Reading passage
%%
And then the game will copy the Frame to the GFX card.
This copy does need to read the frame from Fastmem and then needs to copy the frame over the bus to the GFX card. This copy takes significant time.
This takes more time than the DMA eats when just reading from Fastmem.
Everyone will understand that Read+write, takes longer than just Read.

We so far spoke about the "compose" time, we did not mention that the AmigaONE XE will need extra time to copy the frame too - while the Vampire does not need to copy to display.

I assume you ran this on 1280x720 32bit mode? Could this be?
This means you calculated on old slower core the time available after the screen "display" was done.

Please mind that the AmigaONE XE does not even has the power to just copy the screen in this resolution to the GFX card fluently (50/60Hz).
The AmigaOne can never do such games in the resolution fluently.

The Vampire is also not designed to make 1280x720 32bit action games in 50Hz.
This is clear. The Vampire has more power than the AmigeOne but not enough to make these fast action in this resolution games.

If you want to make reasonable comparison then set your display to a mode used by the games.
Then you will see what bandwidth for composing is available.
SONIC uses 320x200 16bit, DIABLO uses 640x480 8bit, for example.

The numbers of your MAC are obviously Cache values and not memory speed.
But you probably saw this yourself.

Please mind that STREAM will run the test twice and give out 2 results.
The first run is memory speed, the second run "forced" to run in Cache size, to measure the cache performance.

So please make sure to post the 1st result and the 2nd block!

But maybe this was just a wrong EXE with only cache test enabled.
The EXEs were done 16years ago, when I created LINUX memcopy optimizations for POWER. But the official website of this does not even exist anymore. I just grapped an old EXE from some old folder without being able to check it as I have no PPC running anymore.

Sorry if the EXE did only one test, then this was not the right version, maybe you can run BUSTEST , on real AMIGAONE XE?
Or run minibench?
http://apollo-core.com/minibench/index.htm?page=downloads

Or download and compile STREAM from here:
https://www.cs.virginia.edu/stream/

Last edited by Gunnar on 07-Oct-2022 at 11:39 AM.
Last edited by Gunnar on 07-Oct-2022 at 09:52 AM.
Last edited by Gunnar on 07-Oct-2022 at 09:46 AM.
%%
Written tasks
1. In the forum post on Amiga graphics speed, copy the passage word for word, beginning at the words "I assume you" and stopping after the words "games in 50Hz.".
2. Repeat word for word the lines of the records from the line that contains "At what time" through the line that contains "(Monday): end time?", and leave the pictures out.

Provided information
%%
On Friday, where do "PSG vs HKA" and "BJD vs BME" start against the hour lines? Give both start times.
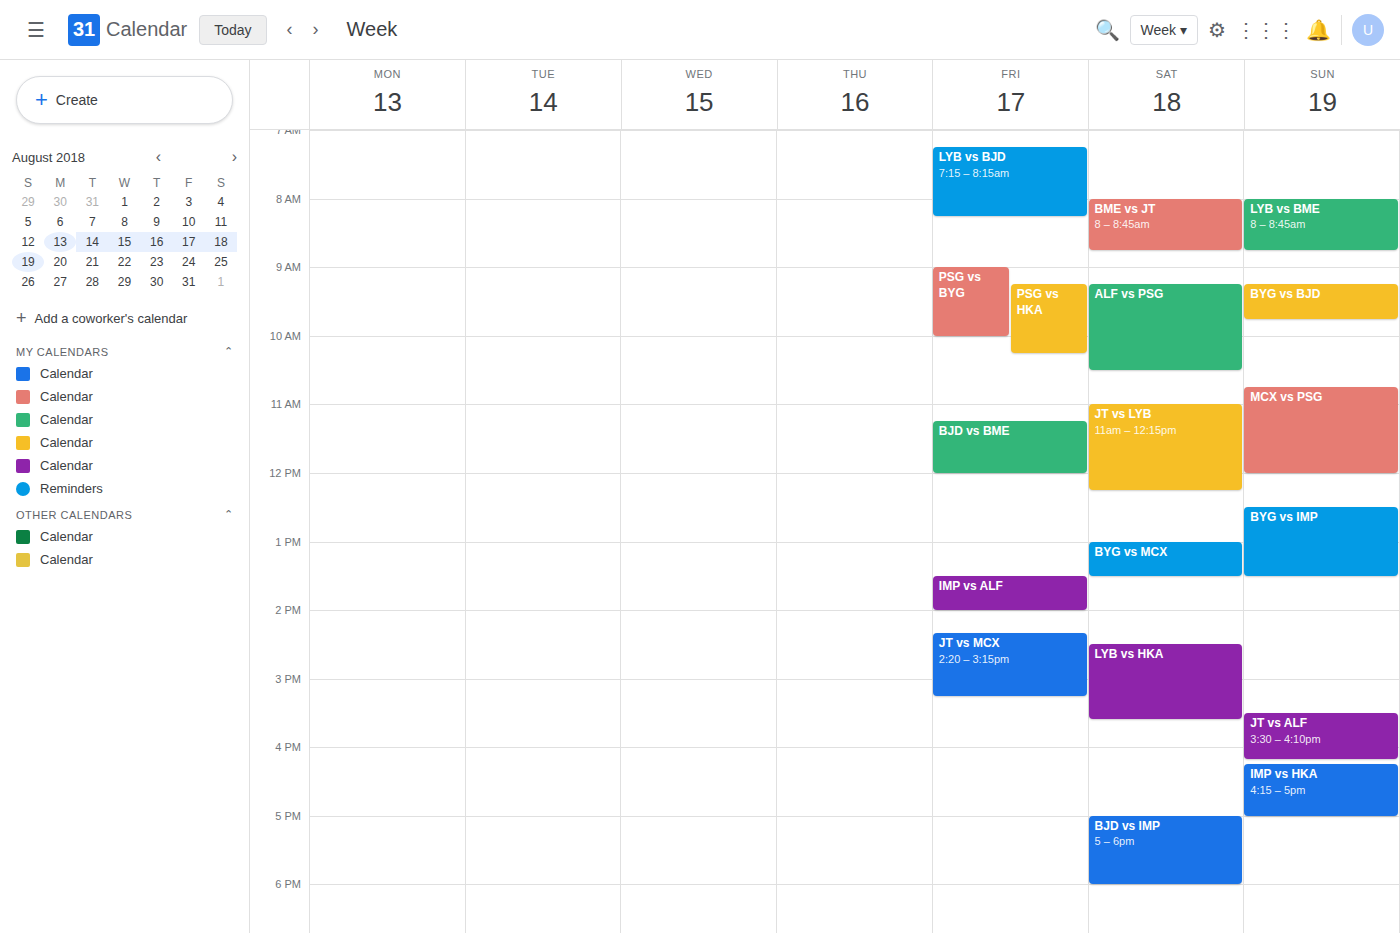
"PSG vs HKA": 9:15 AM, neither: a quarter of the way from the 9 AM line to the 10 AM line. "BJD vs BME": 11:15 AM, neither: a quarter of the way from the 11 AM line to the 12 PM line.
%%
%%
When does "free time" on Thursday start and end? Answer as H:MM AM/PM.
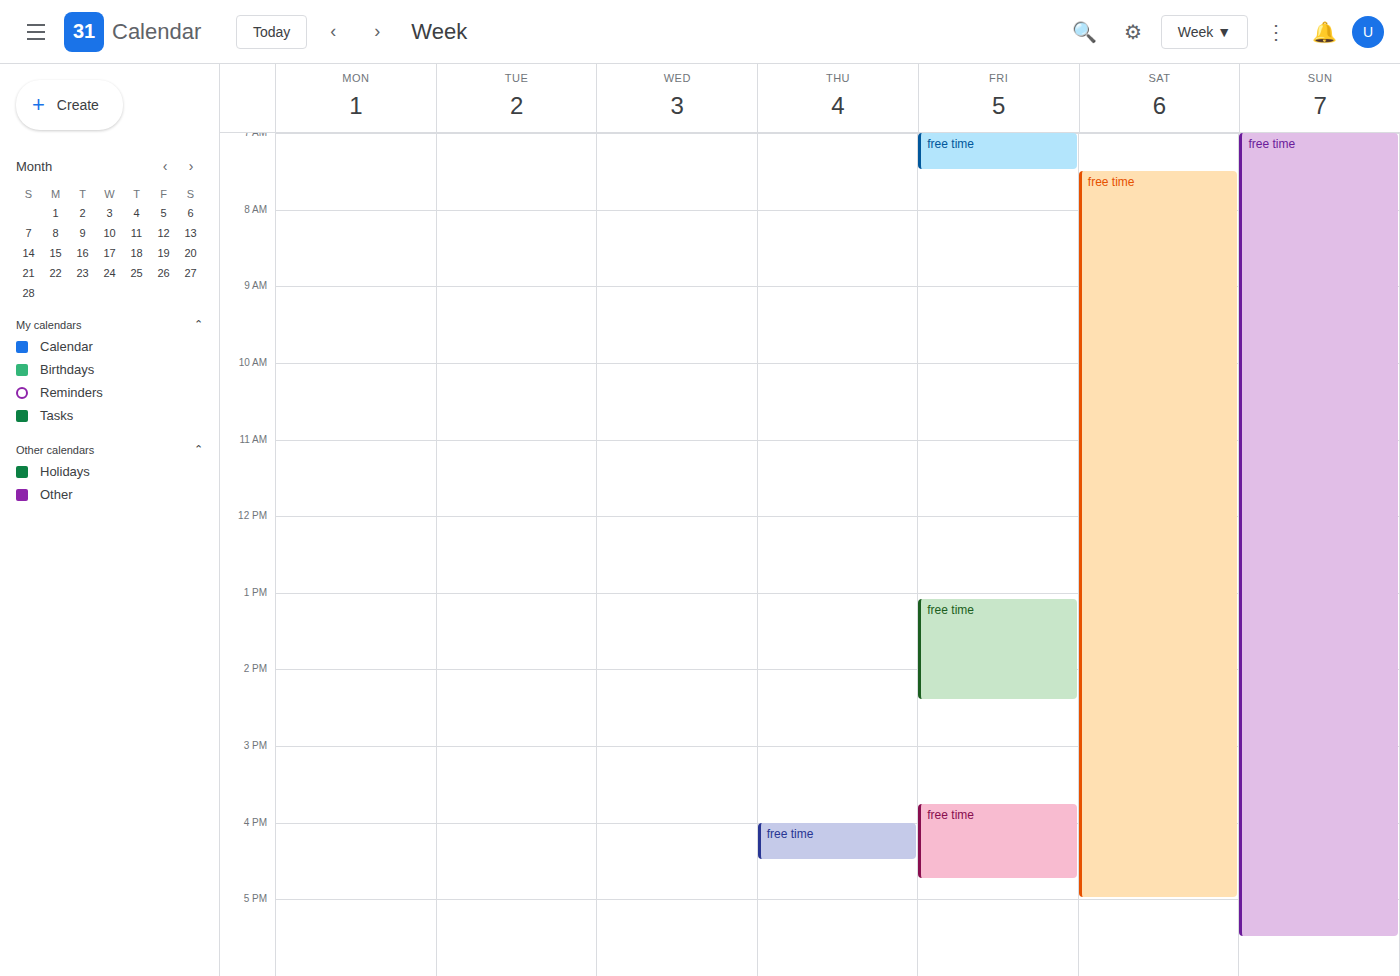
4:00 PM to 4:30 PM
%%
%%
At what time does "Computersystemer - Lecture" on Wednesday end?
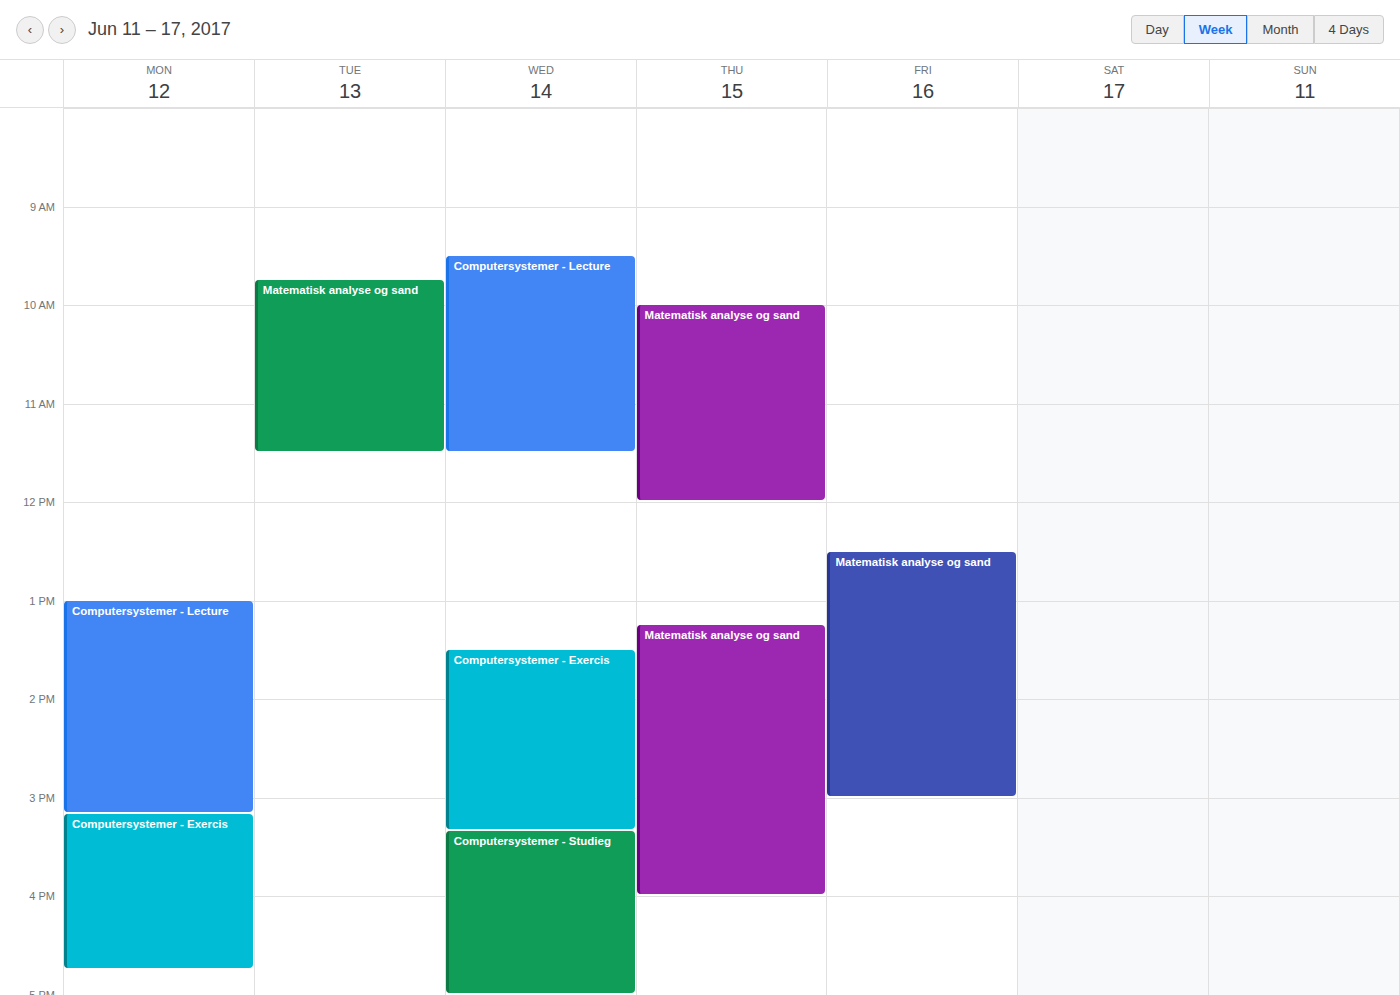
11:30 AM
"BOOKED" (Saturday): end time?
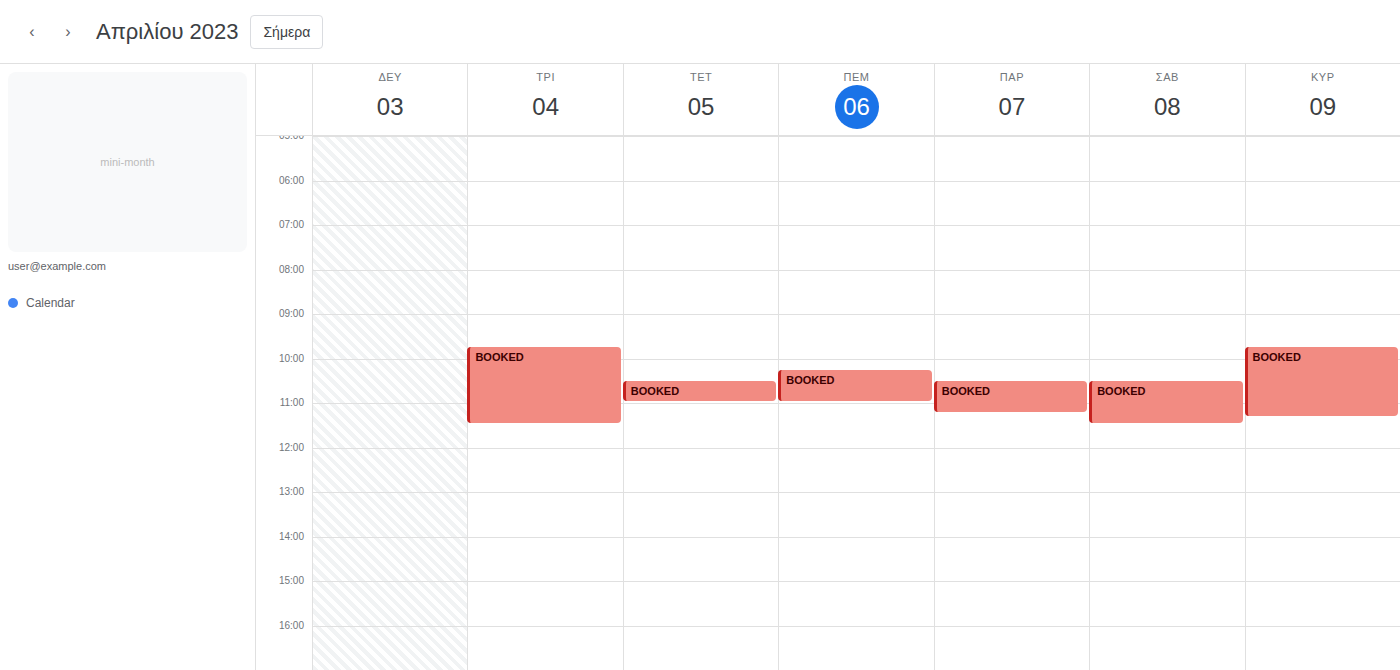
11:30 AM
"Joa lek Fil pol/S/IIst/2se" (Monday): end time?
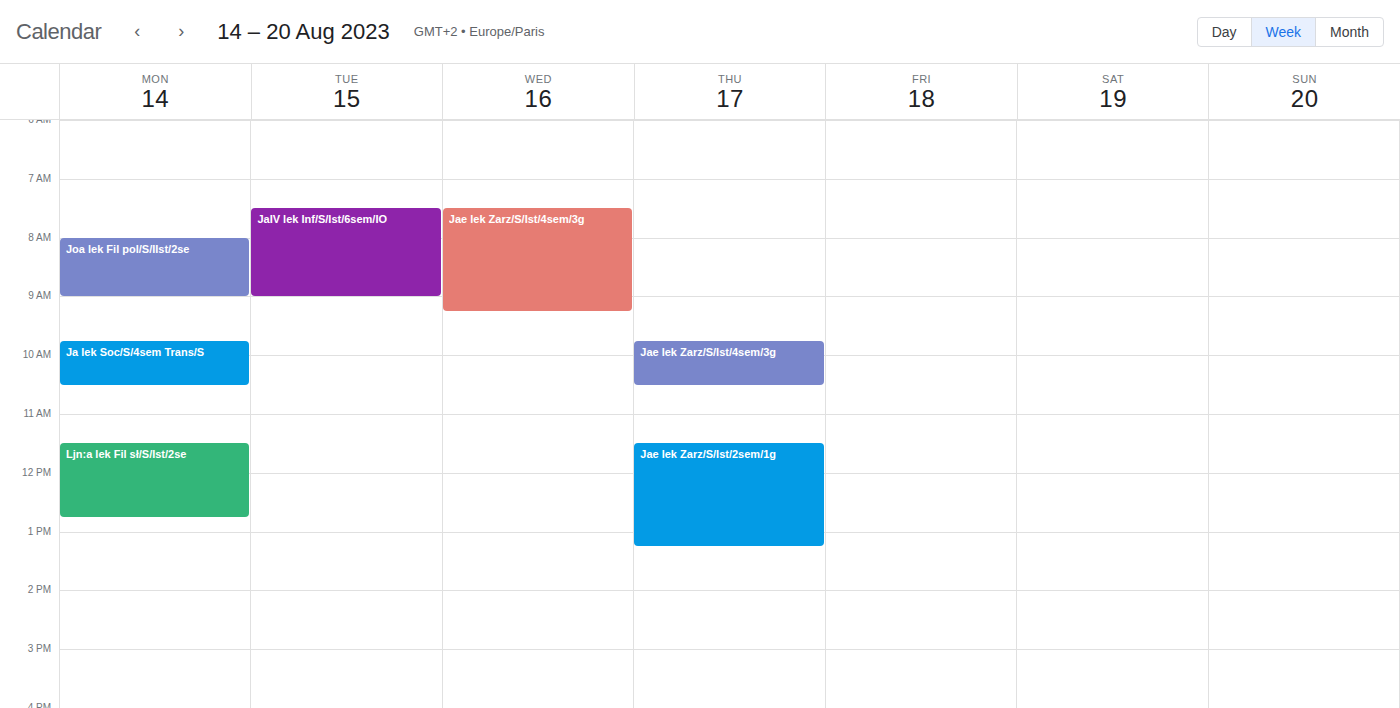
%%
Complete answers
1.
I assume you ran this on 1280x720 32bit mode? Could this be?
This means you calculated on old slower core the time available after the screen "display" was done.

Please mind that the AmigaONE XE does not even has the power to just copy the screen in this resolution to the GFX card fluently (50/60Hz).
The AmigaOne can never do such games in the resolution fluently.

The Vampire is also not designed to make 1280x720 32bit action games in 50Hz.

2.
At what time does "Computersystemer - Lecture" on Wednesday end?
11:30 AM
"BOOKED" (Saturday): end time?
11:30 AM
"Joa lek Fil pol/S/IIst/2se" (Monday): end time?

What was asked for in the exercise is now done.